What you should do
The answer is all of the data, repeated exactly.

Exercise material
___

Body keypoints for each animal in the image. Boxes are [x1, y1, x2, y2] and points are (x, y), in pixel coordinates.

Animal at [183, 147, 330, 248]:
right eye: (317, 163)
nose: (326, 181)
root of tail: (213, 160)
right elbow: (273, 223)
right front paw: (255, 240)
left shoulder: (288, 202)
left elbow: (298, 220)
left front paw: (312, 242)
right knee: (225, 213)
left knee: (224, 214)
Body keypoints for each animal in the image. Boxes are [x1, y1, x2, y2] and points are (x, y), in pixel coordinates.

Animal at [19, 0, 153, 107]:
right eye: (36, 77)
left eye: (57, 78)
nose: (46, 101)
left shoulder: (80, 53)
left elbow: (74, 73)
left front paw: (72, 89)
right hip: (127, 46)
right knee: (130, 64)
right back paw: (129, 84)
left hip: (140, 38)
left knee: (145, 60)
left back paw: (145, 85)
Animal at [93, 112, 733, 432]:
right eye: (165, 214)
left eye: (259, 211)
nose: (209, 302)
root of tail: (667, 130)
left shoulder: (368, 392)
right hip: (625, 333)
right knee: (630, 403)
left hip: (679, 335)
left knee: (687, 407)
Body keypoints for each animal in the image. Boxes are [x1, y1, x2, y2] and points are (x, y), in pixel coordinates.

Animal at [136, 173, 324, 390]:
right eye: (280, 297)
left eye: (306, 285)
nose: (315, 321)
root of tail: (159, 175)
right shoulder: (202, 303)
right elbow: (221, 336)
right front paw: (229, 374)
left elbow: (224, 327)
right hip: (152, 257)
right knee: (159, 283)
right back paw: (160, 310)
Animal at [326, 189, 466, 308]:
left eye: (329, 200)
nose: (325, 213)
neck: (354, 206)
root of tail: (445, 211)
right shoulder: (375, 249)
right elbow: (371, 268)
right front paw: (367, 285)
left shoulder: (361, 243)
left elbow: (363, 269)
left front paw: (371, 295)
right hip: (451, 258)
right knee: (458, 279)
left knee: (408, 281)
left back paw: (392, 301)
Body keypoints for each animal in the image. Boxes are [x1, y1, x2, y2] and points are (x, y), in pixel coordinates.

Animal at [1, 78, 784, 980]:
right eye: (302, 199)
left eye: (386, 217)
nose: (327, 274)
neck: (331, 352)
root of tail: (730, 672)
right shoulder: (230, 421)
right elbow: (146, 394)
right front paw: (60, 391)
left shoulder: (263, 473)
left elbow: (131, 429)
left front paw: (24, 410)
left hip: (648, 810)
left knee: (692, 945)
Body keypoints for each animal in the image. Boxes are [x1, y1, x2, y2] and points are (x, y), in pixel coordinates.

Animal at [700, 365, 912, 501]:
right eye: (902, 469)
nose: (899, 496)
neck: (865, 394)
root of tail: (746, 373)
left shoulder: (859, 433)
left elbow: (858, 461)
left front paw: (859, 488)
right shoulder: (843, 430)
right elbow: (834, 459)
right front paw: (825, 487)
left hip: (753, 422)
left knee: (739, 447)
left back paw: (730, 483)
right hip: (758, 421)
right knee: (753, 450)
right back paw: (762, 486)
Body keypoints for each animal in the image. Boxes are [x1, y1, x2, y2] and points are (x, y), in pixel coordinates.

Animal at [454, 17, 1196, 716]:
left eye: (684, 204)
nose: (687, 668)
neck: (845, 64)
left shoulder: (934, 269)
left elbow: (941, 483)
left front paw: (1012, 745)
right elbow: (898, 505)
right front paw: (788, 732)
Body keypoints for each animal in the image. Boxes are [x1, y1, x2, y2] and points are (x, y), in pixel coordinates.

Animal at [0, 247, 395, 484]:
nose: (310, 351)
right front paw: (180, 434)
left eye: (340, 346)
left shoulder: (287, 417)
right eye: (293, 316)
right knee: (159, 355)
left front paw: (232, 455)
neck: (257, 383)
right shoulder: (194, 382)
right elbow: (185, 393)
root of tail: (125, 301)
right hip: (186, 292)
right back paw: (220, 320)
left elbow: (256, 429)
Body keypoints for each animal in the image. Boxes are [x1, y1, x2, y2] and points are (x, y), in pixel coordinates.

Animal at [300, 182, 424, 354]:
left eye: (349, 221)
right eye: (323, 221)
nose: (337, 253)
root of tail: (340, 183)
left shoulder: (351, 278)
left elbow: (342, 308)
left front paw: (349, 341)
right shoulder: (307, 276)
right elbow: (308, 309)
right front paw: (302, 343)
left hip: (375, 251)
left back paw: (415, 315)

___

Response
Body keypoints for each animal in the image. Boxes are [x1, y1, x2, y2] and points are (x, y), in pixel coordinates.

Animal at [183, 147, 330, 248]:
right eye: (317, 163)
nose: (326, 181)
root of tail: (213, 160)
right elbow: (273, 223)
right front paw: (255, 240)
left shoulder: (288, 202)
left elbow: (298, 220)
left front paw: (312, 242)
right knee: (225, 213)
left knee: (224, 214)
Body keypoints for each animal in the image. Boxes are [x1, y1, x2, y2] and points are (x, y), in pixel coordinates.

Animal at [19, 0, 153, 107]:
right eye: (36, 77)
left eye: (57, 78)
nose: (46, 101)
left shoulder: (80, 53)
left elbow: (74, 73)
left front paw: (72, 89)
right hip: (127, 46)
right knee: (130, 64)
right back paw: (129, 84)
left hip: (140, 38)
left knee: (145, 60)
left back paw: (145, 85)
Animal at [93, 112, 733, 432]:
right eye: (165, 214)
left eye: (259, 211)
nose: (209, 302)
root of tail: (667, 130)
left shoulder: (368, 392)
right hip: (625, 333)
right knee: (630, 403)
left hip: (679, 335)
left knee: (687, 407)
Body keypoints for each animal in the image. Boxes are [x1, y1, x2, y2] and points are (x, y), in pixel coordinates.

Animal at [136, 173, 324, 390]:
right eye: (280, 297)
left eye: (306, 285)
nose: (315, 321)
root of tail: (159, 175)
right shoulder: (202, 303)
right elbow: (221, 336)
right front paw: (229, 374)
left elbow: (224, 327)
right hip: (152, 257)
right knee: (159, 283)
right back paw: (160, 310)
Animal at [326, 189, 466, 308]:
left eye: (329, 200)
nose: (325, 213)
neck: (354, 206)
root of tail: (445, 211)
right shoulder: (375, 249)
right elbow: (371, 268)
right front paw: (367, 285)
left shoulder: (361, 243)
left elbow: (363, 269)
left front paw: (371, 295)
right hip: (451, 258)
right knee: (458, 279)
left knee: (408, 281)
left back paw: (392, 301)
Body keypoints for each animal in the image. Boxes are [x1, y1, x2, y2] and points are (x, y), in pixel coordinates.

Animal at [1, 78, 784, 980]:
right eye: (302, 199)
left eye: (386, 217)
nose: (327, 274)
neck: (331, 352)
root of tail: (730, 672)
right shoulder: (230, 421)
right elbow: (146, 394)
right front paw: (60, 391)
left shoulder: (263, 473)
left elbow: (131, 429)
left front paw: (24, 410)
left hip: (648, 810)
left knee: (692, 945)
Body keypoints for each animal in the image. Boxes are [x1, y1, x2, y2] and points are (x, y), in pixel coordinates.

Animal at [700, 365, 912, 501]:
right eye: (902, 469)
nose: (899, 496)
neck: (865, 394)
root of tail: (746, 373)
left shoulder: (859, 433)
left elbow: (858, 461)
left front paw: (859, 488)
right shoulder: (843, 430)
right elbow: (834, 459)
right front paw: (825, 487)
left hip: (753, 422)
left knee: (739, 447)
left back paw: (730, 483)
right hip: (758, 421)
right knee: (753, 450)
right back paw: (762, 486)
Body keypoints for each animal in the image. Boxes are [x1, y1, x2, y2] and points are (x, y), in pixel coordinates.

Animal at [454, 17, 1196, 716]:
left eye: (684, 204)
nose: (687, 668)
neck: (845, 64)
left shoulder: (934, 269)
left elbow: (941, 483)
left front paw: (1012, 745)
right elbow: (898, 505)
right front paw: (788, 732)
Body keypoints for each animal in the image. Boxes are [x1, y1, x2, y2] and points are (x, y), in pixel coordinates.

Animal at [0, 247, 395, 484]:
nose: (310, 351)
right front paw: (180, 434)
left eye: (340, 346)
left shoulder: (287, 417)
right eye: (293, 316)
right knee: (159, 355)
left front paw: (232, 455)
neck: (257, 383)
right shoulder: (194, 382)
right elbow: (185, 393)
root of tail: (125, 301)
right hip: (186, 292)
right back paw: (220, 320)
left elbow: (256, 429)
Body keypoints for each animal in the image. Boxes are [x1, y1, x2, y2] and points are (x, y), in pixel coordinates.

Animal at [300, 182, 424, 354]:
left eye: (349, 221)
right eye: (323, 221)
nose: (337, 253)
root of tail: (340, 183)
left shoulder: (351, 278)
left elbow: (342, 308)
left front paw: (349, 341)
right shoulder: (307, 276)
right elbow: (308, 309)
right front paw: (302, 343)
left hip: (375, 251)
left back paw: (415, 315)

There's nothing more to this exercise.